◆ ACTIVITY:
Set down, please, exactly the lines below that run from the line with "Цветная пористая резина и" to the line with "Швабры и комплекты для мытья", both lines included.

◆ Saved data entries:
====
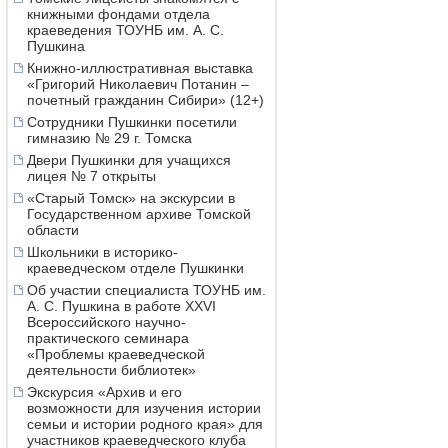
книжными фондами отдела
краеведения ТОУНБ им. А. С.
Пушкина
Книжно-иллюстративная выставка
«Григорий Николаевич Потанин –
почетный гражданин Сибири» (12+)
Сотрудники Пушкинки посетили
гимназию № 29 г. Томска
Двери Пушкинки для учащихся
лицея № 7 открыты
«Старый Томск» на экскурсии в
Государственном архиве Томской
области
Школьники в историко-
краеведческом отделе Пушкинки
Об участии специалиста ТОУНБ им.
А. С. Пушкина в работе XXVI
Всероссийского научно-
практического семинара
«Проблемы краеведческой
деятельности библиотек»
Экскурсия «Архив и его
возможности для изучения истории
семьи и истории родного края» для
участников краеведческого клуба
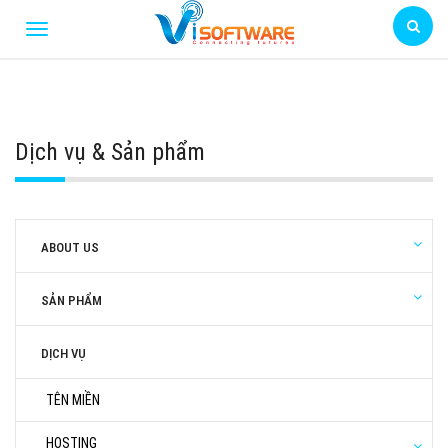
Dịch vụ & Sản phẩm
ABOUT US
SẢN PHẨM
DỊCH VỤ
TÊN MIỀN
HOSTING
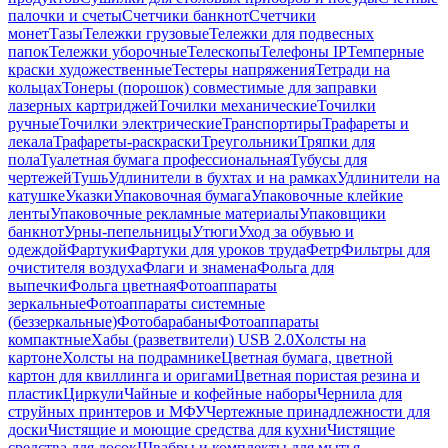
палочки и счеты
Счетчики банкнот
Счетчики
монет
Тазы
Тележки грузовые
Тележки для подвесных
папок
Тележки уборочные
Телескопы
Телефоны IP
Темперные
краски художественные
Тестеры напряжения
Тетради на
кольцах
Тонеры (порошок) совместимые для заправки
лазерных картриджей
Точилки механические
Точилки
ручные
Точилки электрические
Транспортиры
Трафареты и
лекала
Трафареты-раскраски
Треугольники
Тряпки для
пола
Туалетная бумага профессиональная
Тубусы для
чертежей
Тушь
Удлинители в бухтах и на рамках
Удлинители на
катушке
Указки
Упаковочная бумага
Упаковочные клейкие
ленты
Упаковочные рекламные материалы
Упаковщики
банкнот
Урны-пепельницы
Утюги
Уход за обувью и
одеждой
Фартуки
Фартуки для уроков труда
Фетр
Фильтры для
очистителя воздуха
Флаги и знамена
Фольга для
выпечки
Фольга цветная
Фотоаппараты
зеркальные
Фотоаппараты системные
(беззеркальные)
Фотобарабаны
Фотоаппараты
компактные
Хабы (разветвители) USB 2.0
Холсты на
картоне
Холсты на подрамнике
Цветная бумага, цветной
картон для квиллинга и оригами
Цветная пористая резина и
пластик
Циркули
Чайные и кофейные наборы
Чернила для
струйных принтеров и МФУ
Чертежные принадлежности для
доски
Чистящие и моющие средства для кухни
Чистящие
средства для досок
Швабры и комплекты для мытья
====
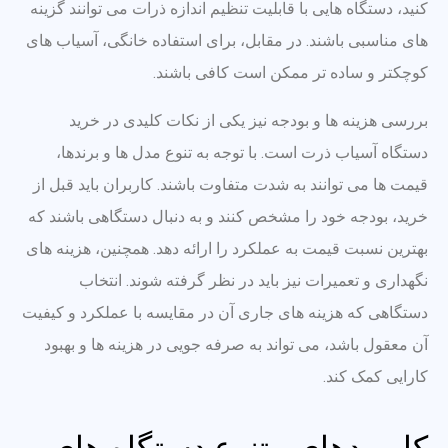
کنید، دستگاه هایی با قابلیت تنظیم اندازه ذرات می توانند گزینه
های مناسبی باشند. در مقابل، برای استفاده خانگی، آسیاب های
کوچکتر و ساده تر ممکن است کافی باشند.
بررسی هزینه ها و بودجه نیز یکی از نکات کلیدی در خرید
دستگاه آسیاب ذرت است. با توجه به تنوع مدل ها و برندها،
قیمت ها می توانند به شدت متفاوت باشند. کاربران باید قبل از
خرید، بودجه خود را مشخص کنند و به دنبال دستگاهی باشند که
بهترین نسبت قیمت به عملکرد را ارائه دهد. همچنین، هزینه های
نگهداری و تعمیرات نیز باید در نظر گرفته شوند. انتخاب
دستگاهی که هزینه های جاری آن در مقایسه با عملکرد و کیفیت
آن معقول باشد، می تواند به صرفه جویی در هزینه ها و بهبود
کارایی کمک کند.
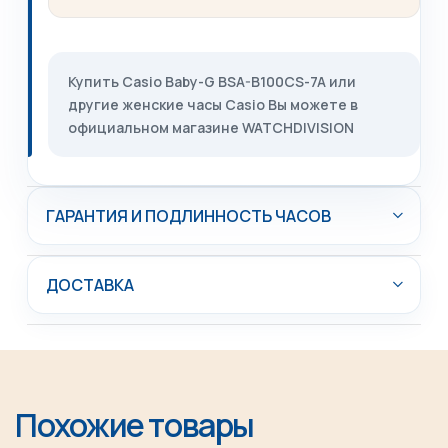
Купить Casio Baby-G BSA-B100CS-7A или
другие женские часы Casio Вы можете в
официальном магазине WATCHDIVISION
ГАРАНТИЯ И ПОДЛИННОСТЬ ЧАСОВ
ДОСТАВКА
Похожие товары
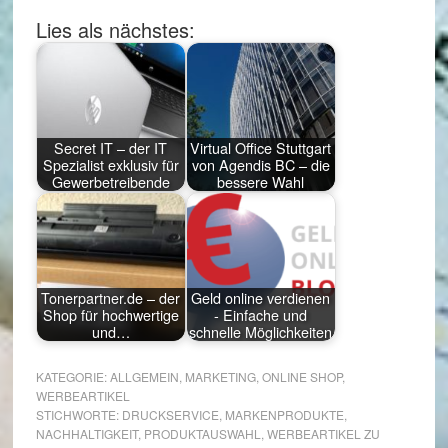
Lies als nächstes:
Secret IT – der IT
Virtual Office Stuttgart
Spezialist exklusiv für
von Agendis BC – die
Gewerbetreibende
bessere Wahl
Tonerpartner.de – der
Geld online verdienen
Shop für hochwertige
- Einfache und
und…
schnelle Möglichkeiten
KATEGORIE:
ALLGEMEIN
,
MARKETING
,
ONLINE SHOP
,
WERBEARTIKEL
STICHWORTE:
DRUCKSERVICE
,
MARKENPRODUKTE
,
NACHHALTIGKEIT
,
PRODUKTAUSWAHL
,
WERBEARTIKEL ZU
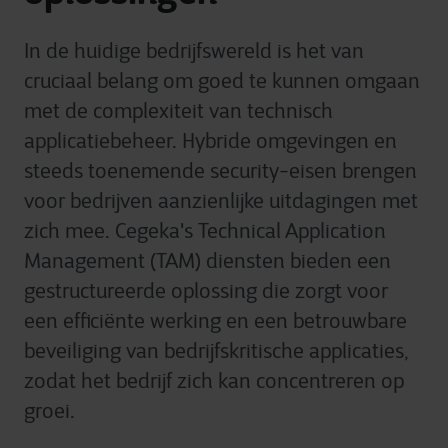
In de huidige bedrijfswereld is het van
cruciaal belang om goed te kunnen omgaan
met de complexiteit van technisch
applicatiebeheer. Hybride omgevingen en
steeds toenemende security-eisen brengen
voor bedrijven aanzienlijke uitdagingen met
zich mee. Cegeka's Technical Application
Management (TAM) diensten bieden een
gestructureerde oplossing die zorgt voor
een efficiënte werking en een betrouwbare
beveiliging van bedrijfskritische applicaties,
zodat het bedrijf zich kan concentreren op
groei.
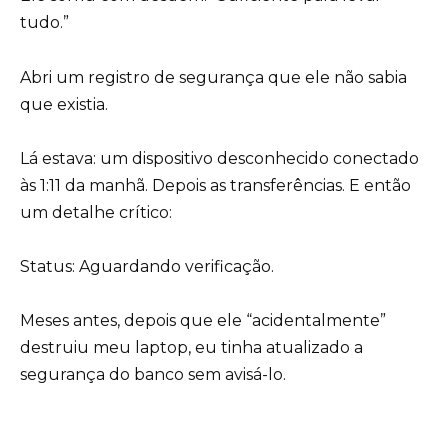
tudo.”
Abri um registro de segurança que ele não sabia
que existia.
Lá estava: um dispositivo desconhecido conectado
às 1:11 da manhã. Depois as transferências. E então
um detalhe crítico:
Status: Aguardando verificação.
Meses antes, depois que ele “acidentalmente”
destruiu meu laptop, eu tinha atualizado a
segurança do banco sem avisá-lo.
====
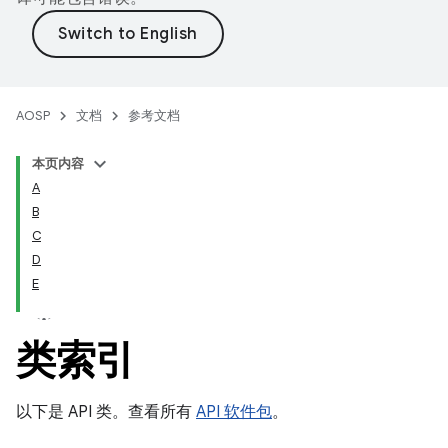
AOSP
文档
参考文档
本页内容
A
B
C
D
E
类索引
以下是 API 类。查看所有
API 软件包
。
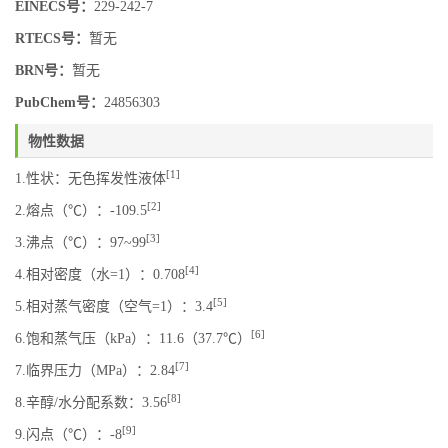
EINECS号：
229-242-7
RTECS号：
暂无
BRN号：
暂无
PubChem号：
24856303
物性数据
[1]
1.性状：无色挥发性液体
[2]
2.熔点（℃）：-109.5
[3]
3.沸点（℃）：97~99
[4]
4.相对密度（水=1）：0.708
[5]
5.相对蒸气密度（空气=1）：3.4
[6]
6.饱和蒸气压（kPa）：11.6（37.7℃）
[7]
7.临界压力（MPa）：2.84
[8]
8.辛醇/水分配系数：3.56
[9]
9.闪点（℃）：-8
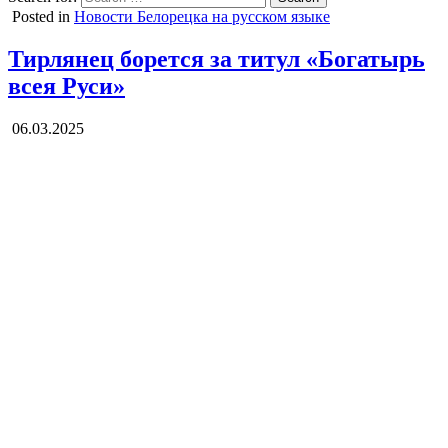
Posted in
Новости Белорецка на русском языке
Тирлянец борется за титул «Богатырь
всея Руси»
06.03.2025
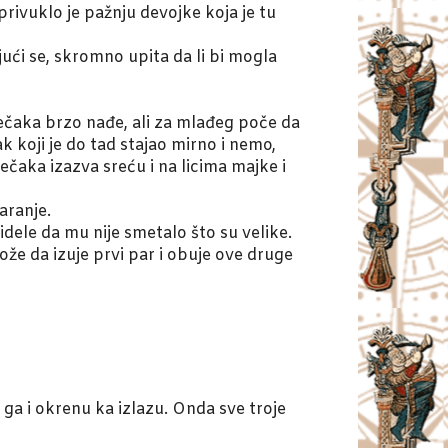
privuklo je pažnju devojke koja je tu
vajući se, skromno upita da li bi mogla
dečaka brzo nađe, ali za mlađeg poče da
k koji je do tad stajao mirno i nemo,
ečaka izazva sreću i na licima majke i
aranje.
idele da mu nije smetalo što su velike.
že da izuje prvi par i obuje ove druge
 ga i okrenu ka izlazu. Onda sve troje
====
◆ YOUR SOLUTION:
Цветная пористая резина и
пластик
Циркули
Чайные и кофейные наборы
Чернила для
струйных принтеров и МФУ
Чертежные принадлежности для
доски
Чистящие и моющие средства для кухни
Чистящие
средства для досок
Швабры и комплекты для мытья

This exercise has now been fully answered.